I do think it is embarrassing and kind of hard to imagine that you couldn't see this coming, especially with North Korea regularly developing and selling anti-US technologies. This should have been in the design, or at least identified as a risk.
1) Spread rumors that cheap software can defeat Predator drones.
2) Offer software for sale on the internet.
3) Include tracking device with every copy of software sold.
4) Trace every shipment to it's destination.
5) Send Predator drone to attack destination.
Yep, sounds like a winning plan to me!
I've abandoned my search for truth; now I'm just looking for some useful delusions.
A Vigenère cipher generates ciphertext C(N) by passing plaintext symbol P(N) through the function E(P(N), K[N mod len(K)]), where N is the symbol number of the input, K is the key, K[Q] is the Qth symbol in K, and E is a function such that E(A,B) -> A', and E(A',B) -> A. Decryption simply applies the same function to the ciphertext, yielding the original plaintext.
This description clearly applies to XOR with a random pad. What makes a one-time pad secure is that the key is always longer than the input, so attacks that depend on correlation don't work. Conversely, Vigenère is insecure because the key repeats. Used with a random "key" as long as the message, Vigenère is equivalent to XOR, and is provably and perfectly secure.
Well, bear in mind that it's probably sending the video signal compressed in the first place, and compression is just as prone to catastrophic errors as encryption is. It's encoded either way. As others in this thread have mentioned, you just do some error correction and carry on. Encapsulate the encrypted payload with some kind of error handling stream.
that's quite worrisome. I really hope that they only receive encrypted data or, at the very, very least, need some sort of secure authentication that can't be easily falsified. If you could transmit to the drones with $30 software and have them listen, I would be absolutely terrified.
So if this is the future...where's my jet pack?
The Germans had great confidence in ENIGMA as well. But, the Allies could read it and it made us look stupid. Granted, cracking some of the current Allied codes would require a fundamental breakthrough in computing - like a proof that P=NP and the utility to solve these problems, but...
What if the Chinese had it?
We would be screwed.
This is my sig.
Warning:
Comment in first link warns not to trust uploader. Possible nasty shit instead of actual App.

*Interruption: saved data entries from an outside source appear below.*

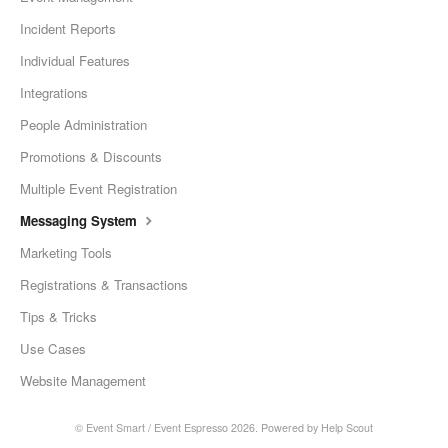
Incident Reports
Individual Features
Integrations
People Administration
Promotions & Discounts
Multiple Event Registration
Messaging System
Marketing Tools
Registrations & Transactions
Tips & Tricks
Use Cases
Website Management
©
Event Smart / Event Espresso
2026.
Powered by
Help Scout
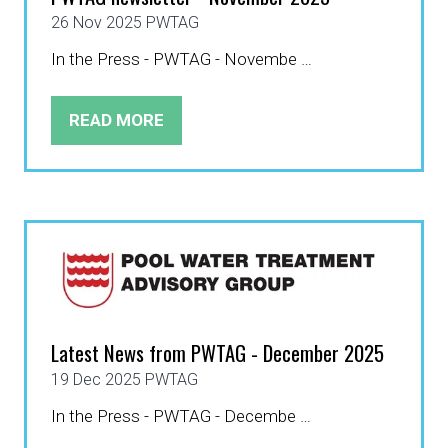
26 Nov 2025
PWTAG
In the Press - PWTAG - Novembe …
READ MORE
(OPENS
IN
A
NEW
TAB)
Latest News from PWTAG - December 2025
19 Dec 2025
PWTAG
In the Press - PWTAG - Decembe …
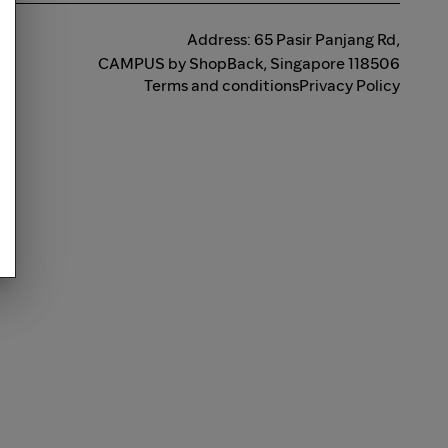
Address: 65 Pasir Panjang Rd,
CAMPUS by ShopBack, Singapore 118506
Terms and conditions
Privacy Policy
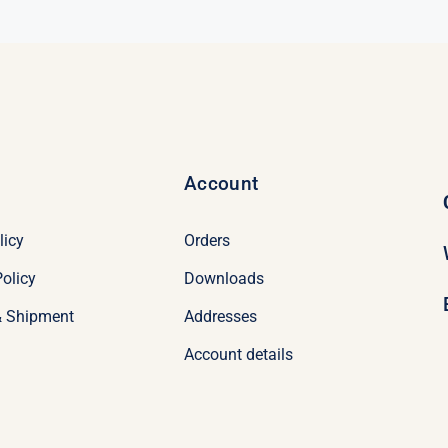
Account
licy
Orders
olicy
Downloads
& Shipment
Addresses
Account details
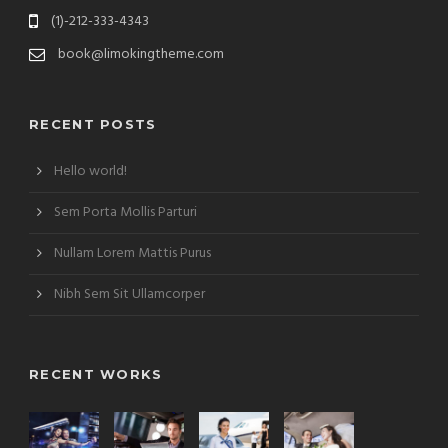
(1)-212-333-4343
book@limokingtheme.com
RECENT POSTS
Hello world!
Sem Porta Mollis Parturi
Nullam Lorem Mattis Purus
Nibh Sem Sit Ullamcorper
RECENT WORKS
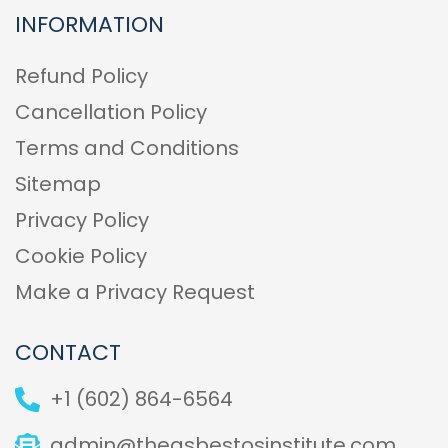
INFORMATION
Refund Policy
Cancellation Policy
Terms and Conditions
Sitemap
Privacy Policy
Cookie Policy
Make a Privacy Request
CONTACT
+1 (602) 864-6564
admin@theasbestosinstitute.com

And, no, I am not going to find out...The last thing I want is the feds kicking in my door. Keeping the article in mind, I suspect the Government will be closely watching these torrents now (if they haven't already been doing so. Wouldn't surprise me if the whole story is a government plant to smoke out tourists...erm, terrorists).
I apologize for the self-response, but felt it was warranted.
Telling me the key length is a big hint. But 5,632 bytes is only about 11 repetitions of your key. That means I have 512 separate Caesar ciphers to crack, with a ciphertext of 10 or 11 characters each. Even Sherlock Holmes needed more than that to solve the puzzle of the Dancing Men.
Feel free to carry on using your not-so-one-time pad, though. The larger the data set relative to the key, the easier it gets. Once you give the attacker enough data to make frequency analysis possible on the 512 separate Caesar ciphers, then your Vigenere cipher is gone.
Real Daleks don't climb stairs - they level the building.